What happens to all the people who need immediate health care in the meantime? Especially in rural hospitals?
This article lays it out the issues very well: http://khn.org/news/democrats-unite-but-what-happened-to-medicare-for-all/
How would the economy be affected from those people losing their jobs, even if you gave rehired some of them lower salaries as a public employees doing even more duties.
I'm not dismissing your and your mother's experience. However, are all of those people you mention simply pointless - such as the post hospital case manager? Would you have been upset if there were fewer people involved, and you had to wait days longer for answers and care?
There have been real issues in recent years with lack of post hospitalization follow-up, ESPECIALLY for Medicare and Medicaid patients, and the ACA put incentives in place for hospitals to lower the number of people who were re-hospitalized shortly after being released.
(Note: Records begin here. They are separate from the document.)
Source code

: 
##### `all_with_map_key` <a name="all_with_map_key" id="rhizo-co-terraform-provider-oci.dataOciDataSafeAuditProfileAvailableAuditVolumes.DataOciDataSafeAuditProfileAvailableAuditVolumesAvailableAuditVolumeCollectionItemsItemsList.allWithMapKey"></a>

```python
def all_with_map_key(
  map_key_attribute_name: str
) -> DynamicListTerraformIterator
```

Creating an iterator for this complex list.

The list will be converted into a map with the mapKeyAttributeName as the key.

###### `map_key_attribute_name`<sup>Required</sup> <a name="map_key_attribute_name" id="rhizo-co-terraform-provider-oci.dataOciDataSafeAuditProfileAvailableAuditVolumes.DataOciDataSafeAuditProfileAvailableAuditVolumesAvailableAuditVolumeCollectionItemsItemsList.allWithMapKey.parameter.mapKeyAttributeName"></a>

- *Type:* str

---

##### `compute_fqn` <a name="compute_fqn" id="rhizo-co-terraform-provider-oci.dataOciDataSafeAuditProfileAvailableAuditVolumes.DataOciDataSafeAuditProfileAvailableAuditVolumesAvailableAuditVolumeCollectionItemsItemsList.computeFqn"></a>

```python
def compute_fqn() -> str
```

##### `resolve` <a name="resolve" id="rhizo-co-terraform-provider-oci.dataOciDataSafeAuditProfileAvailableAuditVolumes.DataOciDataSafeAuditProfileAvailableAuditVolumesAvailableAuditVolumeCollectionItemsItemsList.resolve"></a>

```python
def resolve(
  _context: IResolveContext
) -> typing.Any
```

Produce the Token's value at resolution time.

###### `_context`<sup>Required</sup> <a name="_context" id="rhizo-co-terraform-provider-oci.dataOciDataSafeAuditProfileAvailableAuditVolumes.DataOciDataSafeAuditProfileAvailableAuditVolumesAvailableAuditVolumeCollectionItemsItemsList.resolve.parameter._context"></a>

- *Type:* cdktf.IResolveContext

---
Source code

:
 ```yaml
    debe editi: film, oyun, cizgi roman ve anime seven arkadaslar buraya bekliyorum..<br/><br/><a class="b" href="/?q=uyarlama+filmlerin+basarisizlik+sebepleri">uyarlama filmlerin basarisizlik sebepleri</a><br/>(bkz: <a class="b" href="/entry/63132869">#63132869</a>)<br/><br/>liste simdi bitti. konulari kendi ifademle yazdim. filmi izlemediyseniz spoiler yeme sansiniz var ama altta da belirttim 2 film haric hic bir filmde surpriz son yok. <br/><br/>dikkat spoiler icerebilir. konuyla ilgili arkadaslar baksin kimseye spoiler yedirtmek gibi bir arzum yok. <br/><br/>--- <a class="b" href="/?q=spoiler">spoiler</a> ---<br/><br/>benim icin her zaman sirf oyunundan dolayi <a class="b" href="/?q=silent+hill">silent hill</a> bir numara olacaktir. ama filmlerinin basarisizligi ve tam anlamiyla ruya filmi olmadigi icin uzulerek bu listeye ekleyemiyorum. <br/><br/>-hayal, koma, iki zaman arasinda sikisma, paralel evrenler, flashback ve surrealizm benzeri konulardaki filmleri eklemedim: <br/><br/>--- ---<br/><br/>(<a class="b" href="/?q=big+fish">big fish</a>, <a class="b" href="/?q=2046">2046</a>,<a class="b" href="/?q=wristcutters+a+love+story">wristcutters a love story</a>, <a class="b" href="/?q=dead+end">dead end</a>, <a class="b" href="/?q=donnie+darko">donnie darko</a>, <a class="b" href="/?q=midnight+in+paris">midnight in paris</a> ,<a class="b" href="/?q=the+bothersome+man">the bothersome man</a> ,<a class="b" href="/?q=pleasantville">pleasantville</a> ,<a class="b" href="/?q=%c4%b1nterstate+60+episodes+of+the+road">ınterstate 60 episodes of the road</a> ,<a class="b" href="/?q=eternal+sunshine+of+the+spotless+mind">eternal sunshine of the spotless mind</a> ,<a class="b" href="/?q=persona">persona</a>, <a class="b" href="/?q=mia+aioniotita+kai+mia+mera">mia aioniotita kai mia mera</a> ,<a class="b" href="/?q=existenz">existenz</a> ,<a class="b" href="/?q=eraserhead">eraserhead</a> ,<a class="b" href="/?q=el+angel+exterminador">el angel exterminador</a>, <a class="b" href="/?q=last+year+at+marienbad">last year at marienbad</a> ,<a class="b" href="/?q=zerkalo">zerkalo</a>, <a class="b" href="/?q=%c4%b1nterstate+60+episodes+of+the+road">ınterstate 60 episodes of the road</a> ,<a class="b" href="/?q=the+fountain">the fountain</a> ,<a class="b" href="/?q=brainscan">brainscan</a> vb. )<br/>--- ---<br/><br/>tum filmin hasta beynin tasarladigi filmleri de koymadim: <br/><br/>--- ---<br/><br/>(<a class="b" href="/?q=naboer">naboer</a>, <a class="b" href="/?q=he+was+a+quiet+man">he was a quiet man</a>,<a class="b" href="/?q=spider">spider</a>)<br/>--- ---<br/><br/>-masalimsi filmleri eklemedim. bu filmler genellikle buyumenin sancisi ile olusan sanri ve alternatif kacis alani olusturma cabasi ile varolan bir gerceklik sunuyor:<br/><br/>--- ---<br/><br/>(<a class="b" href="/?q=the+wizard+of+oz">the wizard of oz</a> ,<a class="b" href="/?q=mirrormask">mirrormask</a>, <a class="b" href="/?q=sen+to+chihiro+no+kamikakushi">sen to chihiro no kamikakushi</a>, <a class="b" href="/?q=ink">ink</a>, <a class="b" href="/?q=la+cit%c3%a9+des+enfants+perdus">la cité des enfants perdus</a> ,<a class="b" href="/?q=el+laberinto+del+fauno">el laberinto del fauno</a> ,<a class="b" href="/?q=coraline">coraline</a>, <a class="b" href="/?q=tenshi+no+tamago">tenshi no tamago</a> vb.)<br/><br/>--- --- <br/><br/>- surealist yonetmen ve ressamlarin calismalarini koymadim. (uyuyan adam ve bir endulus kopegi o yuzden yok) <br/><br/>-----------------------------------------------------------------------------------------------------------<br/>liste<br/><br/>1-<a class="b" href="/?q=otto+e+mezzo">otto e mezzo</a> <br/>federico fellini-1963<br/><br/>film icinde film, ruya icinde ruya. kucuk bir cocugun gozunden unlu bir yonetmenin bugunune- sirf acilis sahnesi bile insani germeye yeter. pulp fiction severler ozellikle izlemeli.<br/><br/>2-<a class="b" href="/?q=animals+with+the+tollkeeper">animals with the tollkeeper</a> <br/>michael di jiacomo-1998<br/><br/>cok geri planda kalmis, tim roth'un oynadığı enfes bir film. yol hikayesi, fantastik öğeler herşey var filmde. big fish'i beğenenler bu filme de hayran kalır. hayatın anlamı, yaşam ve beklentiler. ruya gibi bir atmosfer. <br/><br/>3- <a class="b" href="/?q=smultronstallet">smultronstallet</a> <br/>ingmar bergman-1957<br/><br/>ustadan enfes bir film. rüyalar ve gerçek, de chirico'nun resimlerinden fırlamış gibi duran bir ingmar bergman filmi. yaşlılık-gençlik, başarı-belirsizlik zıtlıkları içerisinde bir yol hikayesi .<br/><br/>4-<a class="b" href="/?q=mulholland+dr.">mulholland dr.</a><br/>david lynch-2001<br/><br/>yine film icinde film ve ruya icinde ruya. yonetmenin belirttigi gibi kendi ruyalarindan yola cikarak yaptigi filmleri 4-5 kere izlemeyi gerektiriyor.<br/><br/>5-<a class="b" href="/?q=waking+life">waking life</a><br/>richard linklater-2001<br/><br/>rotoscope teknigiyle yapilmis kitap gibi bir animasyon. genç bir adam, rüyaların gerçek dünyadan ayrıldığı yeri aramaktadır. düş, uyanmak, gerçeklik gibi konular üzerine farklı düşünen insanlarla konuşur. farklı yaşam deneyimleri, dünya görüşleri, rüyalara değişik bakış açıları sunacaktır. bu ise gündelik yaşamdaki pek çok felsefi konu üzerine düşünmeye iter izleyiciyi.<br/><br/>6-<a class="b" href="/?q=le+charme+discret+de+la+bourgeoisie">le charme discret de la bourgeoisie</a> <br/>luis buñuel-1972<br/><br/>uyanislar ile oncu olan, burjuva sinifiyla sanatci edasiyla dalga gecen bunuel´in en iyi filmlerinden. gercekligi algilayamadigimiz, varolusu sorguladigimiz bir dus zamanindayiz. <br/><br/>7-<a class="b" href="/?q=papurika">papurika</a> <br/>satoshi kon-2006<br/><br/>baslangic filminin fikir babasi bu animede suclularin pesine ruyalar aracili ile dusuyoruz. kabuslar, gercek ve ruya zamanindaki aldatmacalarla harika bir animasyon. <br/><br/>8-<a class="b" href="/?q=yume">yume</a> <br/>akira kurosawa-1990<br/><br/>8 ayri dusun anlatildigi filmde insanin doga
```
Post release case managers were part of that response.
I'm not defending the current system - it certainly has it's redundancies. What I am saying is that it is an enormous system that has been baked into our economy for over 50 years. Such a massive change will involve disruption to the economy, and that can't happen quickly.
As we have seen, it's much much harder to undo a large part of our economy than it is to build it in from the start - which would have been the Truman administration.
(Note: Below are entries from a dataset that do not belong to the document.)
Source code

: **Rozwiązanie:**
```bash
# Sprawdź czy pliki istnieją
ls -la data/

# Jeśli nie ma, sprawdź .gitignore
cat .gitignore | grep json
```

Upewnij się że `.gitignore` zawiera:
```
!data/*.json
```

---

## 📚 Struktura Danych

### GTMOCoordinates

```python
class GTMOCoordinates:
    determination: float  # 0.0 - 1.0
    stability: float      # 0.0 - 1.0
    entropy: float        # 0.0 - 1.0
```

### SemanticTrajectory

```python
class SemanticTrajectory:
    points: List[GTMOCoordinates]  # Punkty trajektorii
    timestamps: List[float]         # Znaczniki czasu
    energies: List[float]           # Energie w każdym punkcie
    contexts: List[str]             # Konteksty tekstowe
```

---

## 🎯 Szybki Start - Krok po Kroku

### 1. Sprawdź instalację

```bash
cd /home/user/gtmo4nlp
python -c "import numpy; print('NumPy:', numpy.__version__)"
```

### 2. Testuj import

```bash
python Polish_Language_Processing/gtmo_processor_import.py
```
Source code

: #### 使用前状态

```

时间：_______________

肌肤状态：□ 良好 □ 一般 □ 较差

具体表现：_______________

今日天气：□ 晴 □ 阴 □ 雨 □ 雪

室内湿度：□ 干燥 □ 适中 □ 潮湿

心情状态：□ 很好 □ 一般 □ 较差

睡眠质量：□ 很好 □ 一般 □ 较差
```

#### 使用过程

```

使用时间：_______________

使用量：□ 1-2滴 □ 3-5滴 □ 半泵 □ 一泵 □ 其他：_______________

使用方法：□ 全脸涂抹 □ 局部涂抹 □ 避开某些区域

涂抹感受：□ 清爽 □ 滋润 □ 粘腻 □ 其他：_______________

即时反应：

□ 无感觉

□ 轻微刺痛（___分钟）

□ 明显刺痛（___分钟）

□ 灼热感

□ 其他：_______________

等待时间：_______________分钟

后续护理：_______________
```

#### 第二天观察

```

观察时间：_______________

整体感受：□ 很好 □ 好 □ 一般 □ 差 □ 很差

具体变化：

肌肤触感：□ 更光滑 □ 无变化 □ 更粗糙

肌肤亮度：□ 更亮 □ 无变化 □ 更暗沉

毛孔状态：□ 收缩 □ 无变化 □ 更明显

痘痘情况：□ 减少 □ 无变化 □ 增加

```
I would love all cars and homes to convert to fuel cell technology - that would certainly reduce our carbon footprint. Requiring it to happen in less than 30 years would be impossible.
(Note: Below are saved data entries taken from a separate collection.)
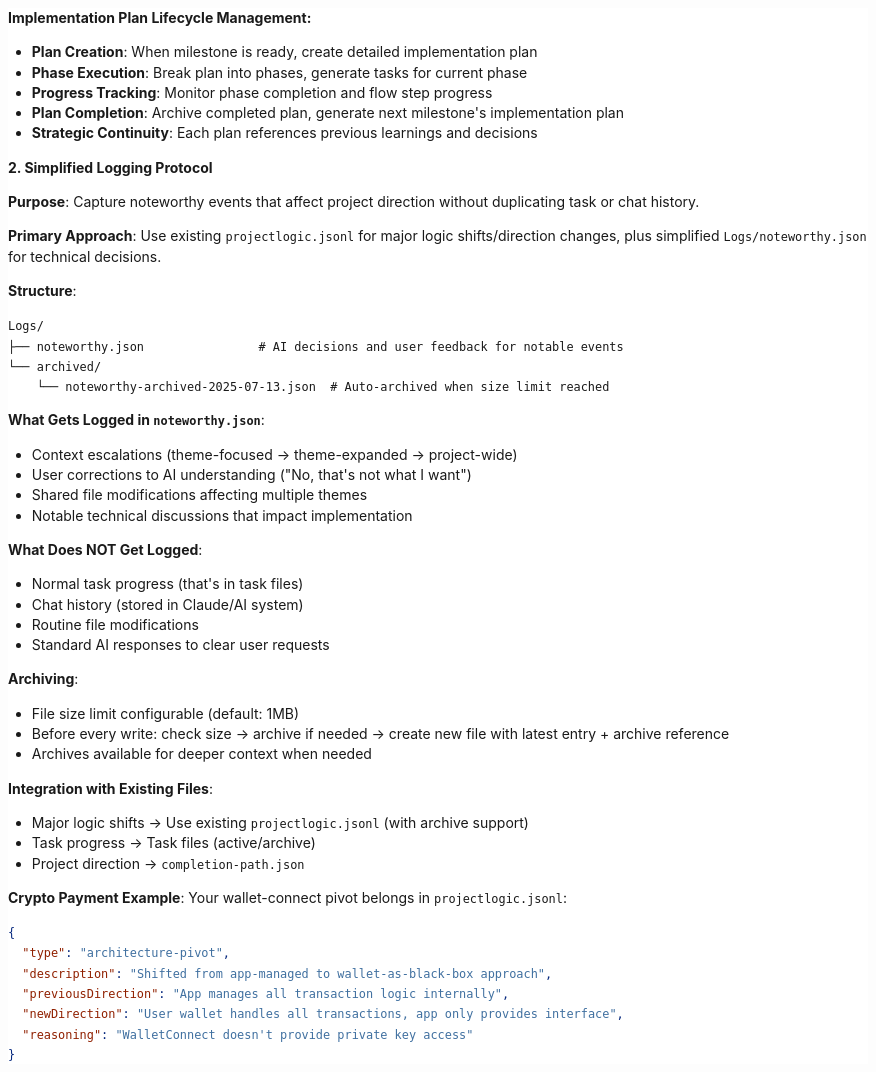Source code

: **Implementation Plan Lifecycle Management:**
- **Plan Creation**: When milestone is ready, create detailed implementation plan
- **Phase Execution**: Break plan into phases, generate tasks for current phase
- **Progress Tracking**: Monitor phase completion and flow step progress
- **Plan Completion**: Archive completed plan, generate next milestone's implementation plan
- **Strategic Continuity**: Each plan references previous learnings and decisions

**2. Simplified Logging Protocol**

**Purpose**: Capture noteworthy events that affect project direction without duplicating task or chat history.

**Primary Approach**: Use existing `projectlogic.jsonl` for major logic shifts/direction changes, plus simplified `Logs/noteworthy.json` for technical decisions.

**Structure**:
```
Logs/
├── noteworthy.json                # AI decisions and user feedback for notable events  
└── archived/
    └── noteworthy-archived-2025-07-13.json  # Auto-archived when size limit reached
```
**What Gets Logged in `noteworthy.json`**:
- Context escalations (theme-focused → theme-expanded → project-wide)
- User corrections to AI understanding ("No, that's not what I want")
- Shared file modifications affecting multiple themes
- Notable technical discussions that impact implementation

**What Does NOT Get Logged**:
- Normal task progress (that's in task files)
- Chat history (stored in Claude/AI system)
- Routine file modifications
- Standard AI responses to clear user requests

**Archiving**: 
- File size limit configurable (default: 1MB)
- Before every write: check size → archive if needed → create new file with latest entry + archive reference
- Archives available for deeper context when needed

**Integration with Existing Files**:
- Major logic shifts → Use existing `projectlogic.jsonl` (with archive support)
- Task progress → Task files (active/archive)
- Project direction → `completion-path.json`

**Crypto Payment Example**: Your wallet-connect pivot belongs in `projectlogic.jsonl`:
```json
{
  "type": "architecture-pivot",
  "description": "Shifted from app-managed to wallet-as-black-box approach",
  "previousDirection": "App manages all transaction logic internally", 
  "newDirection": "User wallet handles all transactions, app only provides interface",
  "reasoning": "WalletConnect doesn't provide private key access"
}
```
There is this concept of the wicked problem. We expect that every problem can have a clear solution, like it does in science class.
There are some problems which sprout new tentacles in direct response to efforts to solve one part of them, and there is no solution that doesn't create more negative aspects. Health care costs on this country is one of those problems.
Saying that there is some simple solution to health care costs is not only wrong, it will create many more problems than if we address it as a very complicated issue that will have losers no matter what we do. I understand that isn't a very "hopeful" message, and I'm sure I'll be slammed for "not even TRYING!!!" and probably called a "corporate shill" for "trying to spread propaganda."
Vermont did not address all of the issues, and their plan failed. In California, they realized that their legislation was incomplete, and they did not want to make the same mistake as Vermont, and kill any hope of federal health care reform in that direction.
Now those who had the foresight to do that are being excoriated and demonized. This is our own circular firing squad.
Canada didn't go single payer federally until all the provinces had done so independently, which took nearly 20 years, then they got a very liberal federal government in. They didn't have to do what we have to do - upend 17% of their GDP, and they have 1/10th of the population to cover.
I lived in the UK and had great health care. I wish I could get what they have here in the states. I know that it's no more likely than us having the passenger train system there - for partially the same reasons. They started the infrastructure 80 years ago, and the economy grew up around it.